▸ **BRANO FORNITO**:
################

Secondo una  ricerca condotta dalla Swansea University, il 22% degli studenti universitari del Regno accettano di lavorare nell’ industria del sesso, per pagarsi gli studi universitari: dalle studentesse di giorno che diventano escort di notte, alle “massaggiatrici” in centri sauna di dubbia fama, ai giovani arruolati nella pornografia online, alle tante occupazioni nei locali a luci rosse, fra cui quella di ”maggiordomo nudo” o spogliarellista, e ancora le chat erotiche, gli spogliarelli fino alla vera e propria prostituzione.

Il 5% ha ammesso di aver fatto soldi in questo modo: si contano più uomini di donne.

Lo studio, dal titolo di “Student Sex Work Project”, ha chiesto anche agli studenti di motivare questa scelta. I due terzi afferma che la priorità sono i soldi per uno stile di vita migliore, mentre il 45% vuole evitare di finire l’università coi debiti accumulati per pagarsi le costose rette nel Regno. Ma c’è anche chi mette prima di tutto il piacere fisico. Di solito si lavora in questo settore per periodi brevi e con orari part-time, meno di cinque ore a settimana, per non togliere troppa attenzione agli studi.

Le rette degli atenei britannici sono diventate costosissime, ancora di più se si tratta delle istituzioni più elitarie di Oxford e Cambridge.

Negli ultimi tempi le manifestazioni delle organizzazioni studentesche  hanno in certi casi preso d’assedio il centro di Londra per protestare contro le elevate rette da 9 mila sterline e i tagli all’educazione voluti dal governo di David Cameron.

Per questo problema il fenomeno si è diffuso un po’ ovunque, non solo nella Londra capitale, ma nelle città universitarie più piccole.

################

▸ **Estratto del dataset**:
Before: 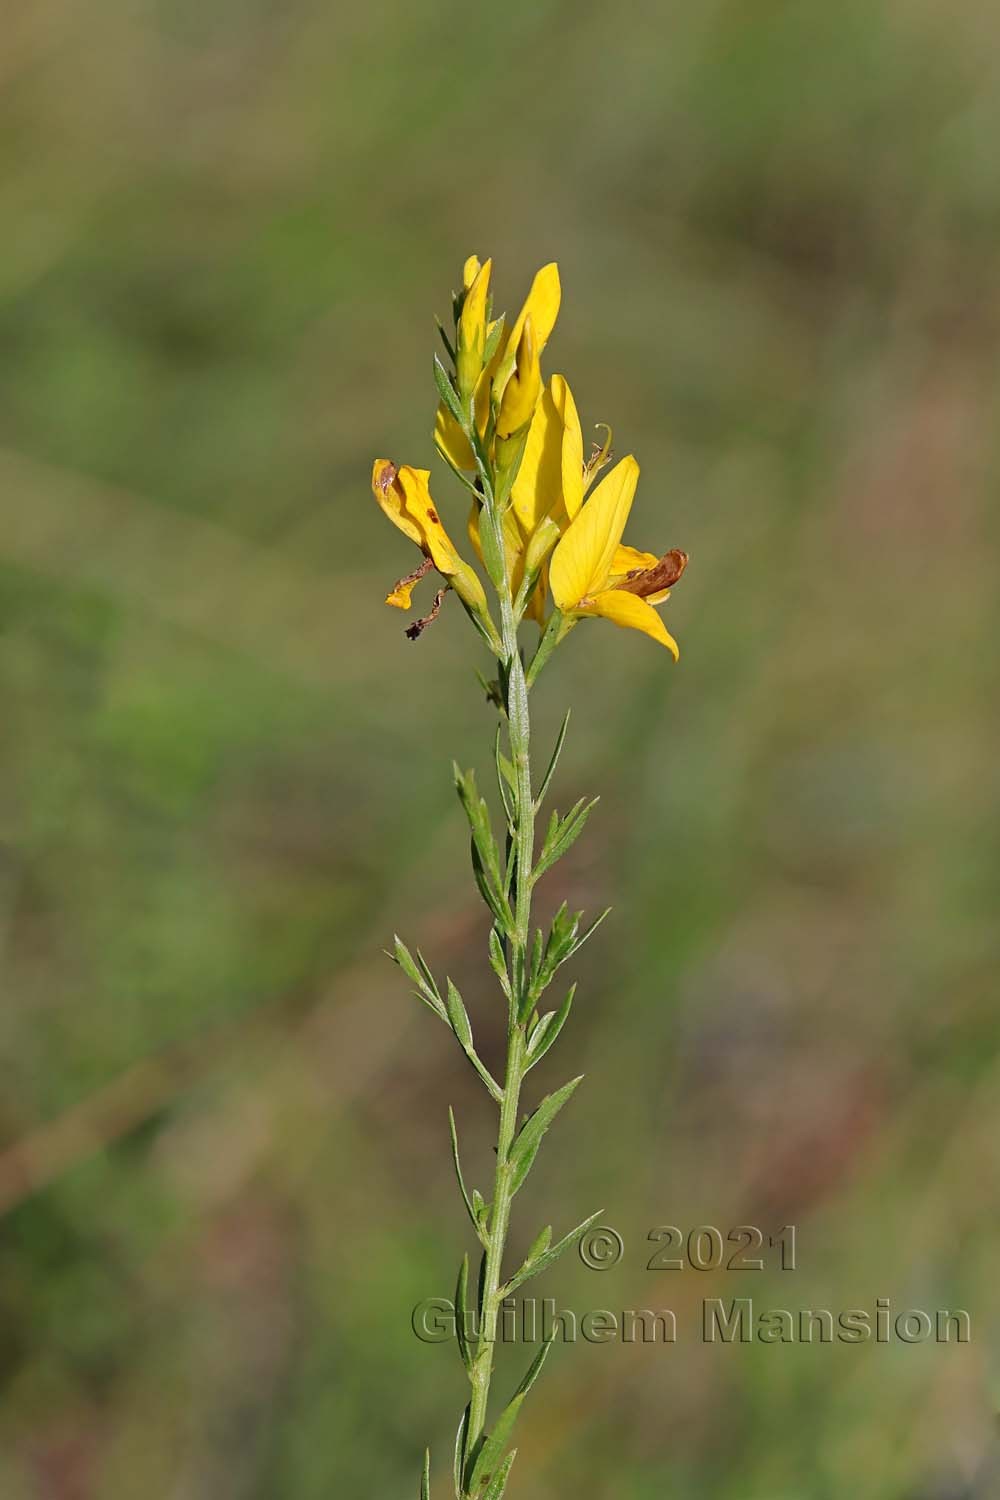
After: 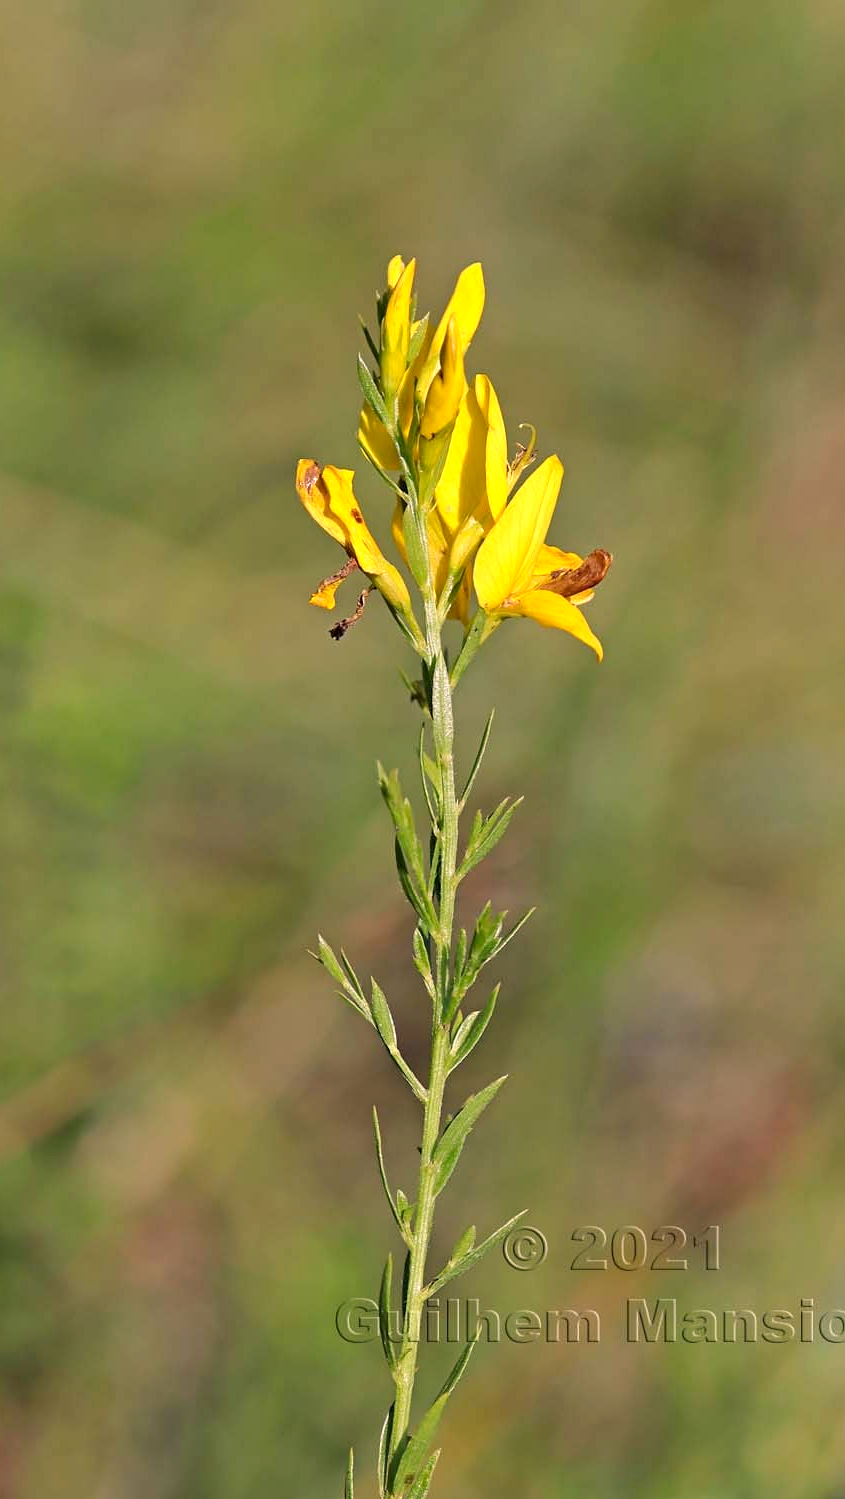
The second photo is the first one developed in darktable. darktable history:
exposure: black level correction 0, exposure 0.5 EV
crop: left 7.632%, right 7.795%
color balance rgb: highlights gain › chroma 3.088%, highlights gain › hue 60.14°, global offset › luminance -0.38%, perceptual saturation grading › global saturation 0.993%
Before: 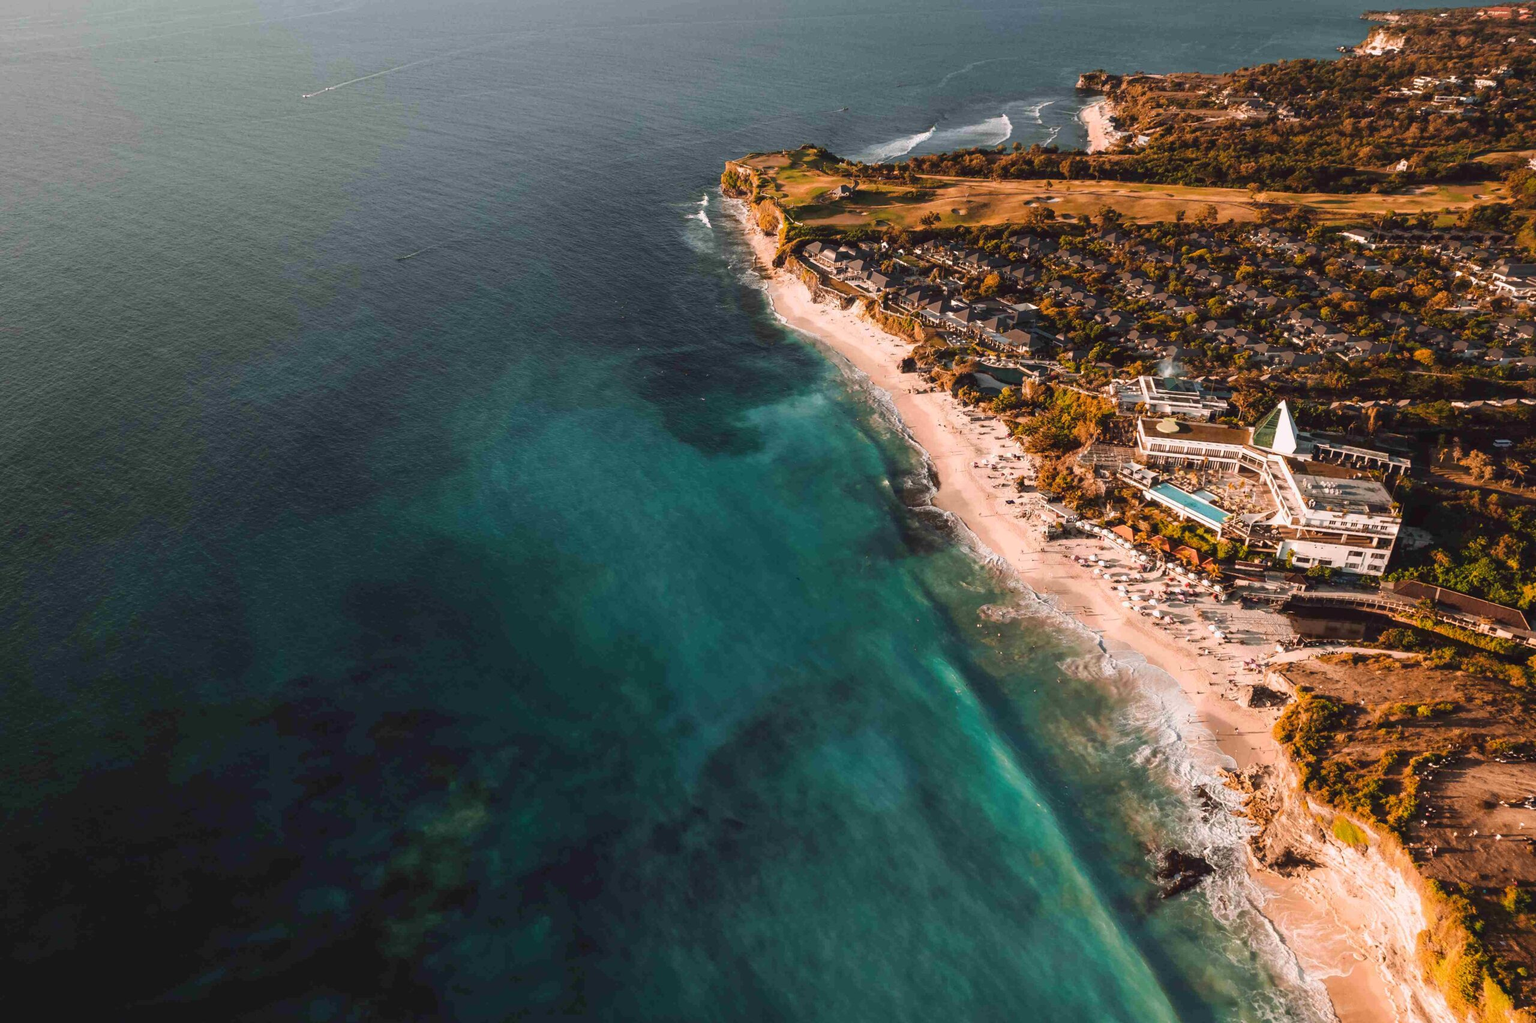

################

Puoi riprodurre, dal brano sugli studenti universitari britannici, il passo che comincia con le parole "Le rette degli" e si ferma dopo "universitarie più piccole."?

▸ **SOLUZIONE COMPLETA**:
Le rette degli atenei britannici sono diventate costosissime, ancora di più se si tratta delle istituzioni più elitarie di Oxford e Cambridge.

Negli ultimi tempi le manifestazioni delle organizzazioni studentesche  hanno in certi casi preso d’assedio il centro di Londra per protestare contro le elevate rette da 9 mila sterline e i tagli all’educazione voluti dal governo di David Cameron.

Per questo problema il fenomeno si è diffuso un po’ ovunque, non solo nella Londra capitale, ma nelle città universitarie più piccole.